Penambahan ini terjadi seiring warga asal Sumedang pulang kampung atau mudik dari tempat mereka bekerja atau mengais rezeki seperti di Jakarta, dan wilayah Jabodetabek.

Bupati Sumedang Dony Ahmad Munir mengatakan, Pemkab Sumedang memberlakukan isolasi lokal kewilayahan untuk mengantisipasi penyebaran virus corona.

Dony menuturkan, isolasi lokal kewilayahan ini diberlakukan di Kecamatan Sumedang Selatan, dengan adanya satu warga positif Covid-19, dan kini menjalani isolasi di RSUD Sumedang.

Mudik massal di Wonogiri

Jumlah orang mudik bertambah dapat dilihat dari jumlah penumpang bus asal Jabodetabek yang datang ke Terminal Induk Giri Adipura, Kabupaten Wonogiri, Jawa Tengah.

"Kami mencatat, jumlah kedatangan penumpang bus AKAP dari DKI Jakarta (dan sekitarnya) di Terminal Induk Giri Adipura dalam sepekan terakhir mengalami peningkatan," ujar Kepala Terminal Induk Giri Adipura Krisak, Agus Hasto Purwanto, Rabu (25/3) seperti dilansir Kumparan.
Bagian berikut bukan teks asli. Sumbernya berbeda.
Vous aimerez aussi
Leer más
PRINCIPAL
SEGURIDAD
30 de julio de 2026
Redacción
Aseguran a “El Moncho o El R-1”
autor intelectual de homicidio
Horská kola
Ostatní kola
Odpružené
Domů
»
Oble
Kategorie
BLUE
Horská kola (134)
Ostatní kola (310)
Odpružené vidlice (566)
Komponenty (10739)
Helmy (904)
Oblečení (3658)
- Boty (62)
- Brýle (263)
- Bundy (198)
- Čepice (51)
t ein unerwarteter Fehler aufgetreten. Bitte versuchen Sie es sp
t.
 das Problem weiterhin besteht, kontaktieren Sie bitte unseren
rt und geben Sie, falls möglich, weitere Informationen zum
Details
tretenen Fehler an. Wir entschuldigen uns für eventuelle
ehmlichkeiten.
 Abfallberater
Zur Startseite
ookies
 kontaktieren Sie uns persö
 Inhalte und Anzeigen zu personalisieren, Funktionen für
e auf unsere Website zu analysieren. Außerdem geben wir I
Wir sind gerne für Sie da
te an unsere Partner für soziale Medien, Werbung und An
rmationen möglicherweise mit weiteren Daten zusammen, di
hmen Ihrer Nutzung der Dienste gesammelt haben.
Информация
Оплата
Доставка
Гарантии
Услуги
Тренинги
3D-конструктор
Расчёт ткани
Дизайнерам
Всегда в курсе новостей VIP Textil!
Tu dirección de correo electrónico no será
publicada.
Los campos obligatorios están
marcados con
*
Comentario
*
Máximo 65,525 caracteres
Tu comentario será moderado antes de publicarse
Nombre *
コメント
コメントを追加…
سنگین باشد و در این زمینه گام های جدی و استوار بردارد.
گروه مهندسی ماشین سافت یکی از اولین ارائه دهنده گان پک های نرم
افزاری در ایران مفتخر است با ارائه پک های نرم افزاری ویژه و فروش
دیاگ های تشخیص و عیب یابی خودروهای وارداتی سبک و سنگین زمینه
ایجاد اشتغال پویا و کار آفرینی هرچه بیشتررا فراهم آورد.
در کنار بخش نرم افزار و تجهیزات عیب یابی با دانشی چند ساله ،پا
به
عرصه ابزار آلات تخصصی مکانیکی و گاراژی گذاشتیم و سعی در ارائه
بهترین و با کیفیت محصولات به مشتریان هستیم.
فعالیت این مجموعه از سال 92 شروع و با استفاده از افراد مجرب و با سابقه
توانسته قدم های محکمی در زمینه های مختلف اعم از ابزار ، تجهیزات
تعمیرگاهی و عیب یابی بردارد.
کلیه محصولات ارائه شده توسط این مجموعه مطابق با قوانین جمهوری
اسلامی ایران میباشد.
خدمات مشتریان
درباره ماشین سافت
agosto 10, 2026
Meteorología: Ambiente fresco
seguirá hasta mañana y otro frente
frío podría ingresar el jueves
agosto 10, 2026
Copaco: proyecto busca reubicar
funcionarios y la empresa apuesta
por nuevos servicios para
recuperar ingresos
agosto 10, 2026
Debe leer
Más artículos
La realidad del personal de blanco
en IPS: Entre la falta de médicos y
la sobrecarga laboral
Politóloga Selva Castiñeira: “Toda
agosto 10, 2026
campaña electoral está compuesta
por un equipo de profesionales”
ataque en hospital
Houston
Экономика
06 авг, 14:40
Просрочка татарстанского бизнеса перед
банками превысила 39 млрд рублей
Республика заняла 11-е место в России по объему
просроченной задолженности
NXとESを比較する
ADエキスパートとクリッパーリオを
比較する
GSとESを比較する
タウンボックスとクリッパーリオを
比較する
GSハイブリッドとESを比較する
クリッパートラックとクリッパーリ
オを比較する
Agus mengungkapkan kedatangan bus dari Jabodetabek pada 15 Maret ada sebanyak 96 armada dan jumlah penumpang 1.364 orang. Kedatangan penumpang dari Jakarta pada tanggal 16 Maret sebanyak 99 bus dengan jumlah penumpang 1.401 orang.

Kemudian pada tanggal 17 Maret ada sebanyak 91 bus dengan jumlah penumpang 1.422 orang. Lalu pada tanggal 18 Maret ada 95 bus dengan jumlah penumpang 1.404. Selanjutnya, pada tanggal 19 Maret ada 118 bus dengan jumlah penumpang 1.797 orang.

"Pada tanggal 20 Maret ada 125 bus, jumlah penumpang 2.124 orang. Bertambah lagi pada tanggal 21 Maret 121 bus, jumlah penumpang 2.003. Terakhir data kami pada tanggal 22 Maret 131 bus, jumlah penumpang 2.625 orang," ujar Agus.

Dia mencatat selama delapan hari kemarin total bus AKAP yang datang sebanyak 876 armada dan penumpang sebanyak 14.140 orang. Peningkatan jumlah kedatangan penumpang sebanyak ini biasanya terjadi pada saat arus mudik Lebaran.

"Ya, kali ini pelonjakan jumlah kedatangan penumpang di terminal setelah Jakarta berstatus tanggap darurat corona," kata Agus. Seperti diketahui, Gubernur Anies Baswedan mengumumkan status tanggap darurat corona pada 20 Maret.